- Jack Drury signed a five-year, $22.5 million extension to stay in Nashville
- The deal carries a $4.5 million cap hit and runs through the 2030-31 season
- Read below for the full contract breakdown and how Drury landed in Smashville
The Predators aren’t letting Jack Drury get anywhere near the open market. Nashville signed the 26-year-old center to a five-year, $22.5 million extension on Saturday, a deal worth a $4.5 million cap hit that keeps him off the July 1 free agent board.
Drury was set to become a restricted free agent next week. Instead he’s locked in through 2030-31.
PuckPedia laid out the structure:
The contract pays Drury $4 million in year one and $4.625 million in each of the final four seasons. He gets full no-trade protection in years two and three, then an eight-team no-trade list for the back half. Agent Pat Brisson and CAA Hockey worked out the terms.
Nashville only landed him a few days ago. The Predators acquired Drury from Colorado on June 24, along with Chase Bradley and a 2029 third-round pick, and sent Zachary L’Heureux and Fedor Svechkov the other way.

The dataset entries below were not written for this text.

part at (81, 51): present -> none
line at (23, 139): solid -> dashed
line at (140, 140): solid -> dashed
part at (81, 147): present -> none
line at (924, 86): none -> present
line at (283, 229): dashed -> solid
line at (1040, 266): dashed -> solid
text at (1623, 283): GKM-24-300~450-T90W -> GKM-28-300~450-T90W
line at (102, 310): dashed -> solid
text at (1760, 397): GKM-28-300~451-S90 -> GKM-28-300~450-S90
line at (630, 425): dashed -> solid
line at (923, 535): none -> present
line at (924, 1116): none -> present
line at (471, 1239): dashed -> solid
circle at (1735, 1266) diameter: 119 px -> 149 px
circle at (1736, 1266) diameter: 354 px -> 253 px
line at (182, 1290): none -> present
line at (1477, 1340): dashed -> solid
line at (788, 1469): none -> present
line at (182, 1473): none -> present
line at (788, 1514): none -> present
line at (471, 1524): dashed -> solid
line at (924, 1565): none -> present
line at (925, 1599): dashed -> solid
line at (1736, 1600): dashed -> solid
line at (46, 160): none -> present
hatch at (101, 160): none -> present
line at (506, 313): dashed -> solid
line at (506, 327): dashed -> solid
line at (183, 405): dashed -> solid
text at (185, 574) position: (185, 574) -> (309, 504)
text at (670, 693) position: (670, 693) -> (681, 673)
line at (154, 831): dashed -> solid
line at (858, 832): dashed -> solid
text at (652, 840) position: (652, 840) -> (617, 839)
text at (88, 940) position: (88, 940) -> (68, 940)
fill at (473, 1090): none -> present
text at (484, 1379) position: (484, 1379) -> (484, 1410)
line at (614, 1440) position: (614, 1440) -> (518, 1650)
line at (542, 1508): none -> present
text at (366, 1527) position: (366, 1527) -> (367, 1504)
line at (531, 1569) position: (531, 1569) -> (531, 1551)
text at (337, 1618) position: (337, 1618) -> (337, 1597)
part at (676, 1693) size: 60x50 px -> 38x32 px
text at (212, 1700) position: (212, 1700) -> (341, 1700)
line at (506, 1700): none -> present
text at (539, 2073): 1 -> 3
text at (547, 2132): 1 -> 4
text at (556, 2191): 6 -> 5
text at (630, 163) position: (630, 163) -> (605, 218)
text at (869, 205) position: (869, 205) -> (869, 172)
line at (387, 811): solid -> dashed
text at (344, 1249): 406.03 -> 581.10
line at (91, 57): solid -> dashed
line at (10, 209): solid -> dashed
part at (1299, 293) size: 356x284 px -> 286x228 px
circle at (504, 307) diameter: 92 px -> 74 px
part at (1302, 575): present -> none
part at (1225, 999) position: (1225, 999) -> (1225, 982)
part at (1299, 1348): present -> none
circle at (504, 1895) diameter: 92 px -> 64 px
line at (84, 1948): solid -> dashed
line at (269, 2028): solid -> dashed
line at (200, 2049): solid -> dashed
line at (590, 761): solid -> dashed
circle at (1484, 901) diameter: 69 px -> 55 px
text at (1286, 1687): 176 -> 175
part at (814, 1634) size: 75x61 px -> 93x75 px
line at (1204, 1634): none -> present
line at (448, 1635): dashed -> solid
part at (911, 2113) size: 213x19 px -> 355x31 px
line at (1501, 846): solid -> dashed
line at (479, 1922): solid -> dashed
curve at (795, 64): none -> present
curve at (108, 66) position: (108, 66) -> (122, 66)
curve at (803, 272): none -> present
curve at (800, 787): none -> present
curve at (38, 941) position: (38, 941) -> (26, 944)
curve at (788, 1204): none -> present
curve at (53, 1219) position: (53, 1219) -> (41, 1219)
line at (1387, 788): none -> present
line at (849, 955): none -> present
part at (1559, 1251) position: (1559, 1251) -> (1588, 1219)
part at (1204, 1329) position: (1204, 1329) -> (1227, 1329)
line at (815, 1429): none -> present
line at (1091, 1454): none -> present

President of hockey operations Chris MacFarland knew exactly what he was buying. MacFarland ran the Avalanche front office before taking the Nashville job, and Drury is the second former Colorado forward he’s brought in this offseason.
Carolina drafted Drury 42nd overall in 2018 out of Harvard. He went to Colorado at the 2025 trade deadline as part of the three-team Mikko Rantanen blockbuster, then posted career highs of 10 goals and 17 assists in 82 games this past season. He also won 59.2 percent of his faceoffs, 10th best among players who took at least 100 draws.
Drury won’t headline a top line, but a center who wins draws, kills penalties and plays both ends is worth holding onto. Nashville paid to make sure he sticks around.